Почему люди стремятся к власти? Где-то в глубине их существа таится огромное желание господствовать, поэтому они и стремятся к власти. Так что, естественно, когда у них появляется власть, они хотят господствовать – они хотят господствовать надо всем, что происходит.
Моя работа не является политической, ни в коей мере. Почему он должен беспокоиться о моей работе? То, что я делаю, – это нечто психологическое. Это не его дело, но власть хочет проявить себя. У него всегда было очень сильное желание помешать моей работе, но до сих пор он был не в состоянии этого сделать. Теперь у него есть такая возможность, и он не может противиться искушению.
Однажды, когда я начал критиковать Махатму Ганди, он захотел, чтобы мне запретили въезд в его провинцию, Гуджарат – даже въезд, – но не смог этого добиться. Теперь он у власти, и уже пятнадцать лет в его сердце существует эта рана, связанная со мной. Но его неприязнь – вовсе не критерий. Если он испытывает неприязнь, он волен ее испытывать. Мое собственное ощущение таково, что он не понимает, чем я здесь занимаюсь.

┄┄┄┄┄┄┄┄┄┄

### Требования к заданиям
[1] Выпишите из фрагмента все предложения, где встречается слово «власть» в любой форме.
[2] Соберите все строки данных, в которых есть слово «Отечества».

### Исследуемые данные
┄┄┄┄┄┄┄┄┄┄

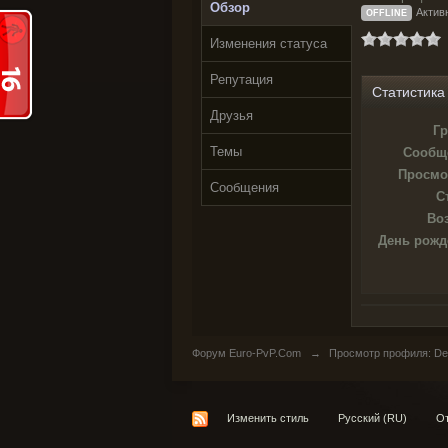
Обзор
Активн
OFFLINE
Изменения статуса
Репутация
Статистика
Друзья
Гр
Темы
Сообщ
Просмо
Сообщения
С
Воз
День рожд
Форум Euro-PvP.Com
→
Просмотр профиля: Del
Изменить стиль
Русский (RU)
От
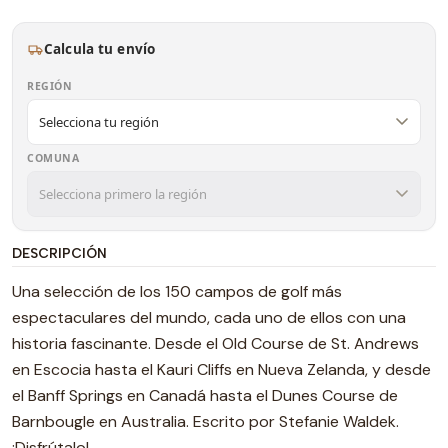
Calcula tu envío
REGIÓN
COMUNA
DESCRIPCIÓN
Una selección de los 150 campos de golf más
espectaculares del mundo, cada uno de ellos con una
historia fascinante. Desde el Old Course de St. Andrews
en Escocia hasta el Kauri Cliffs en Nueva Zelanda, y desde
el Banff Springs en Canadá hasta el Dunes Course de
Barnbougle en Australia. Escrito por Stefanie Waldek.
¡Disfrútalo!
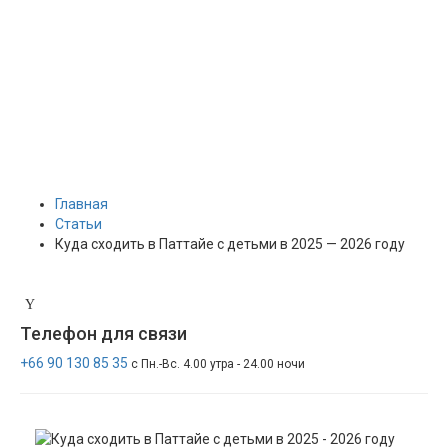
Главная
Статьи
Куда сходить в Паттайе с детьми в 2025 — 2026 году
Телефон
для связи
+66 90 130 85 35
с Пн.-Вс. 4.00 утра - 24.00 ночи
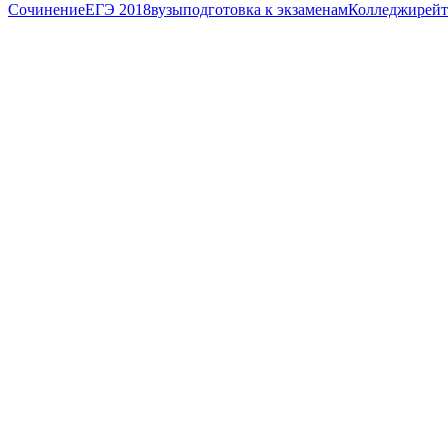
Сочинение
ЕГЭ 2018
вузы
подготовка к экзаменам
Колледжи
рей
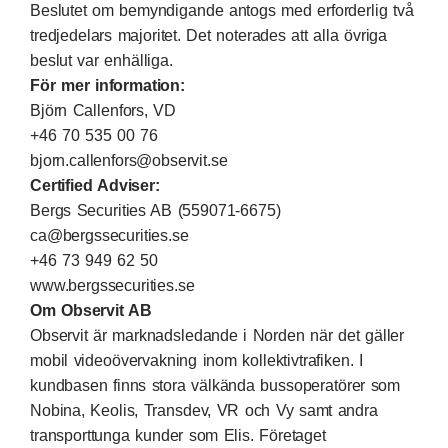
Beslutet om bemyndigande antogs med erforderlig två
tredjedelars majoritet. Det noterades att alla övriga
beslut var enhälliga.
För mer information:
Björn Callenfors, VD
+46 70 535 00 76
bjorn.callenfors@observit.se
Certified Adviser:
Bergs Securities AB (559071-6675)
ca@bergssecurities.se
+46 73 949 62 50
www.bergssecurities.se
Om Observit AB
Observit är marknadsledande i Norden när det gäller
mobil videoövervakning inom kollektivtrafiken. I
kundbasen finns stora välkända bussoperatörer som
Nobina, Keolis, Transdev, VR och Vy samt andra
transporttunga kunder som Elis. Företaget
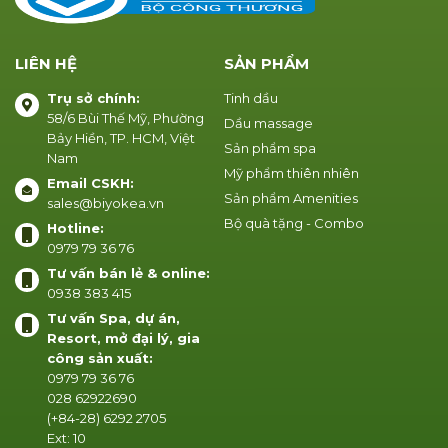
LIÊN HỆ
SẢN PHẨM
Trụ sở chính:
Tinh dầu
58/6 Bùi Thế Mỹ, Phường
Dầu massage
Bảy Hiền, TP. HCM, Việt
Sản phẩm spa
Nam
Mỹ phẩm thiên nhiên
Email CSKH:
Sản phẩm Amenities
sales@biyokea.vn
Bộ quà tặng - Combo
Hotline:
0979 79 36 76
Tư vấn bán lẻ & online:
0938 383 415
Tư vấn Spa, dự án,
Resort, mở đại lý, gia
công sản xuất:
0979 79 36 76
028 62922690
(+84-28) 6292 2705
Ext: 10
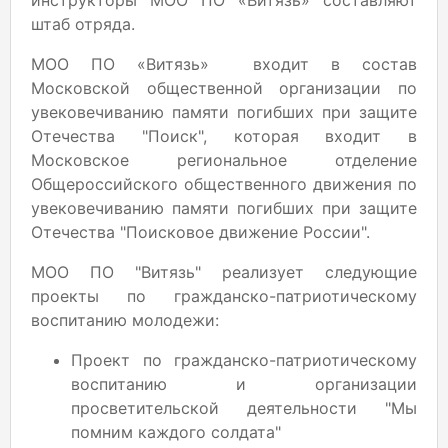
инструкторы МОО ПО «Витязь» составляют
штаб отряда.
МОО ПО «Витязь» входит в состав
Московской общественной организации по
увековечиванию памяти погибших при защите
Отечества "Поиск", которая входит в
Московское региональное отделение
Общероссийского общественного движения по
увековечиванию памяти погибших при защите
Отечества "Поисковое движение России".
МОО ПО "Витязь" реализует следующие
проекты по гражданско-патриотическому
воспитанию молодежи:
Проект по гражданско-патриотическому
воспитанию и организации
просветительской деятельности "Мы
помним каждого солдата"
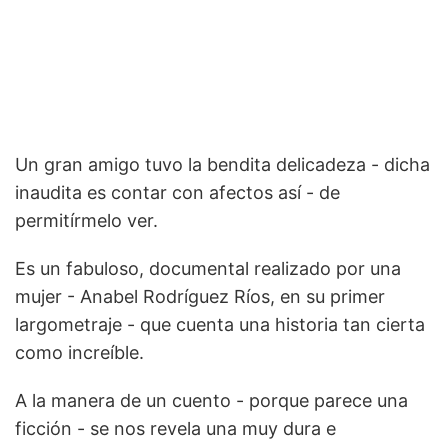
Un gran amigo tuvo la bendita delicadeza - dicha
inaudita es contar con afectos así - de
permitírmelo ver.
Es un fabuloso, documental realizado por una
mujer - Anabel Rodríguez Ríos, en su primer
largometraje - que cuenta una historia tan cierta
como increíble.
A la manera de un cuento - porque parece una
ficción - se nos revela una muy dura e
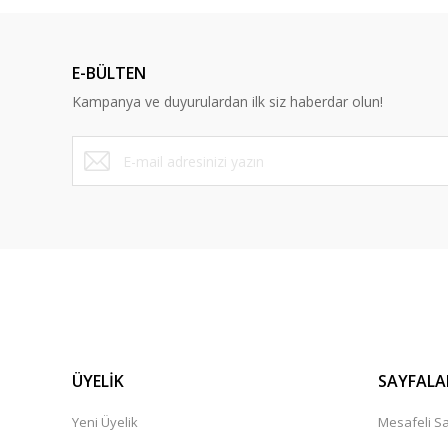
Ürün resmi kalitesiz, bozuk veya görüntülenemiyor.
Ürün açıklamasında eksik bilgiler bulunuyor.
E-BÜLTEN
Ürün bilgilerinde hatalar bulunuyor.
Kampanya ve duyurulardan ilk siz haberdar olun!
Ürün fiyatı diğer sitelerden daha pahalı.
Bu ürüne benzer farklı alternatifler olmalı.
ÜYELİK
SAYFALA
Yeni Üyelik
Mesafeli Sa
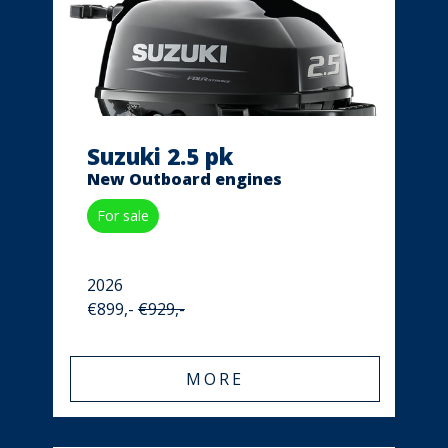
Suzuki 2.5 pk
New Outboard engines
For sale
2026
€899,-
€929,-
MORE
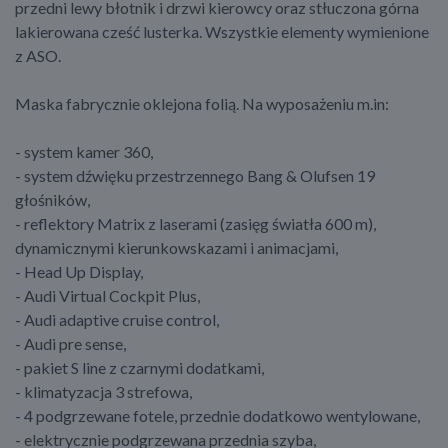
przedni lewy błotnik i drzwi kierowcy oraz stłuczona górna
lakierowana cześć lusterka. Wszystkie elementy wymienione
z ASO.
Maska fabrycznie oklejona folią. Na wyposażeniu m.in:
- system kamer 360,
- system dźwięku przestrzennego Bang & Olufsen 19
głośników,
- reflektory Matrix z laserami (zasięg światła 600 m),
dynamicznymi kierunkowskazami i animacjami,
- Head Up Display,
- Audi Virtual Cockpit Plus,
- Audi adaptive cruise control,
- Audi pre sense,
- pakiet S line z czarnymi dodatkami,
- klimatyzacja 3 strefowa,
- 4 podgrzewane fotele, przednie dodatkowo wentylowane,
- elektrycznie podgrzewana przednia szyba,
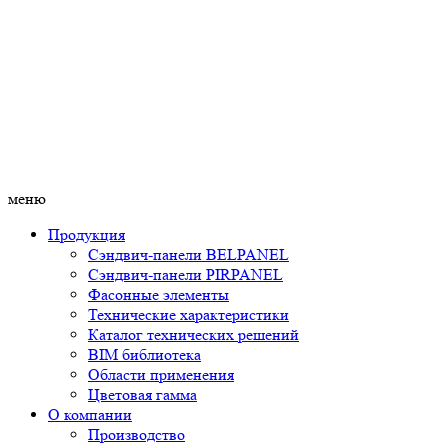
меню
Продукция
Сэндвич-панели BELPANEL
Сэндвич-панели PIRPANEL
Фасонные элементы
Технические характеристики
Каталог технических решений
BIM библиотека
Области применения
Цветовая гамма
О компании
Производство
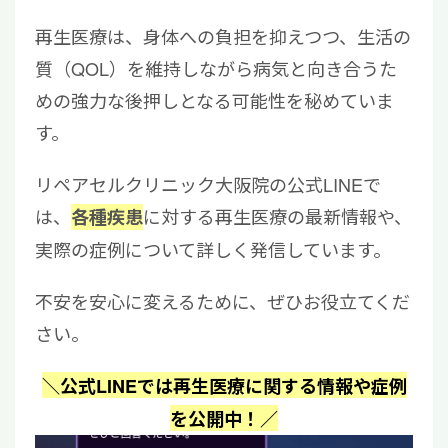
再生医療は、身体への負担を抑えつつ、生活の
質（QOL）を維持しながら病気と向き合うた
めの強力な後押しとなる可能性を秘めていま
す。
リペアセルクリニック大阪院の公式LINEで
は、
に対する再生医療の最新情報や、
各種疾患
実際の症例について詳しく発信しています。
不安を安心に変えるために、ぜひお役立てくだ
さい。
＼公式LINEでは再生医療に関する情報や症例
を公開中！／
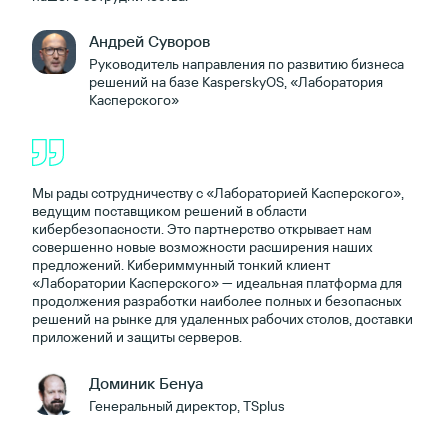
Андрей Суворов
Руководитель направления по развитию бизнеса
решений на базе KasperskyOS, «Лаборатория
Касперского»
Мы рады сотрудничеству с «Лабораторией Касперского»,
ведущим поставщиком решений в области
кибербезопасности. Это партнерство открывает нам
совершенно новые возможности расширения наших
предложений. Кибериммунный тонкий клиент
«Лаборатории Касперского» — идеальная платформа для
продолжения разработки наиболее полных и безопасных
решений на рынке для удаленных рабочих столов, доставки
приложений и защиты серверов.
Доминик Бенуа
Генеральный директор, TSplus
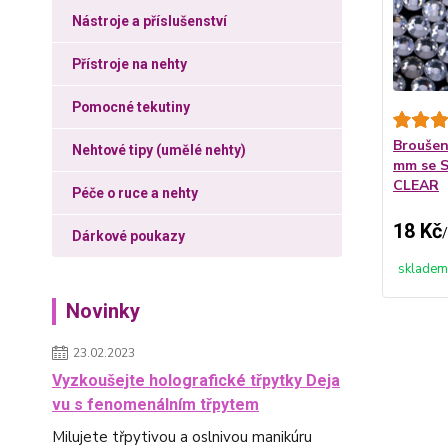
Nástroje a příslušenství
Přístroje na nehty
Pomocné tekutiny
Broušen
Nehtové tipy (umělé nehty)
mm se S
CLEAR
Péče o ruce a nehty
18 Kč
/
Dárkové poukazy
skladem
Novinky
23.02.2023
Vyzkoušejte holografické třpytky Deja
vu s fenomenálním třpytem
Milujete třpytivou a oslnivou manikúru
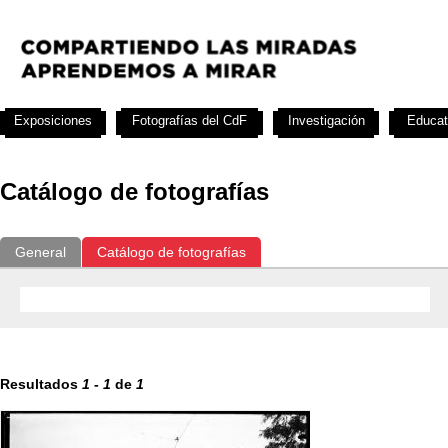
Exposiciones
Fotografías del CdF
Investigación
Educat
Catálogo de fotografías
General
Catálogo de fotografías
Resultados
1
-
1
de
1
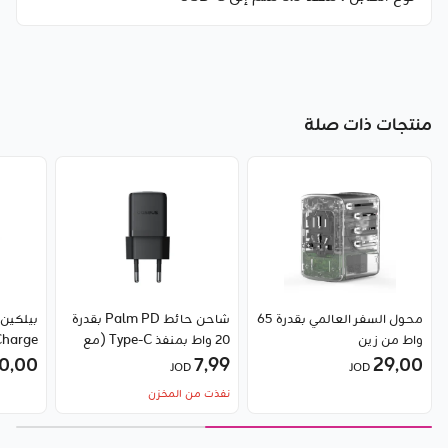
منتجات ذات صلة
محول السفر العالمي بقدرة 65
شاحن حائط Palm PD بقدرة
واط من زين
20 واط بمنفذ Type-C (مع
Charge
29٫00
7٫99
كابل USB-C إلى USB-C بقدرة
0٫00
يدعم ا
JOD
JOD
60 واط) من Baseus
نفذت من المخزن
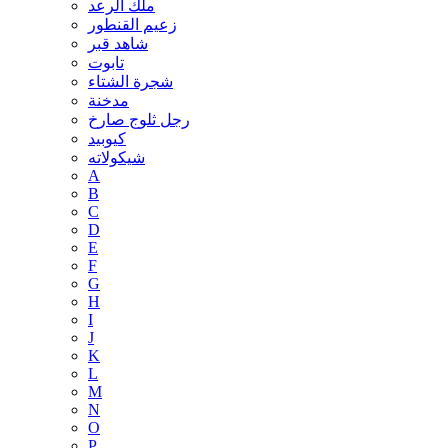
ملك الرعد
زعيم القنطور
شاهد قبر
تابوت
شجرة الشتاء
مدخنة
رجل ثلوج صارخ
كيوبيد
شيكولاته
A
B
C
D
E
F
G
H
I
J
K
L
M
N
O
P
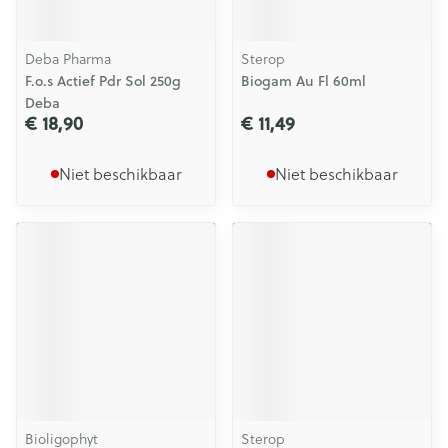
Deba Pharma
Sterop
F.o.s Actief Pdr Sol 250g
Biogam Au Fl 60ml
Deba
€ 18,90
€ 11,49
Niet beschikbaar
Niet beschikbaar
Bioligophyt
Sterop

┄┄┄┄┄┄┄┄┄┄

### Ответы к заданиям
[1]
Почему люди стремятся к власти?
Где-то в глубине их существа таится огромное желание господствовать, поэтому они и стремятся к власти.
Так что, естественно, когда у них появляется власть, они хотят господствовать – они хотят господствовать надо всем, что происходит.
Это не его дело, но власть хочет проявить себя.
Теперь он у власти, и уже пятнадцать лет в его сердце существует эта рана, связанная со мной.

[2]
Отечества "Поиск", которая входит в
Отечества "Поисковое движение России".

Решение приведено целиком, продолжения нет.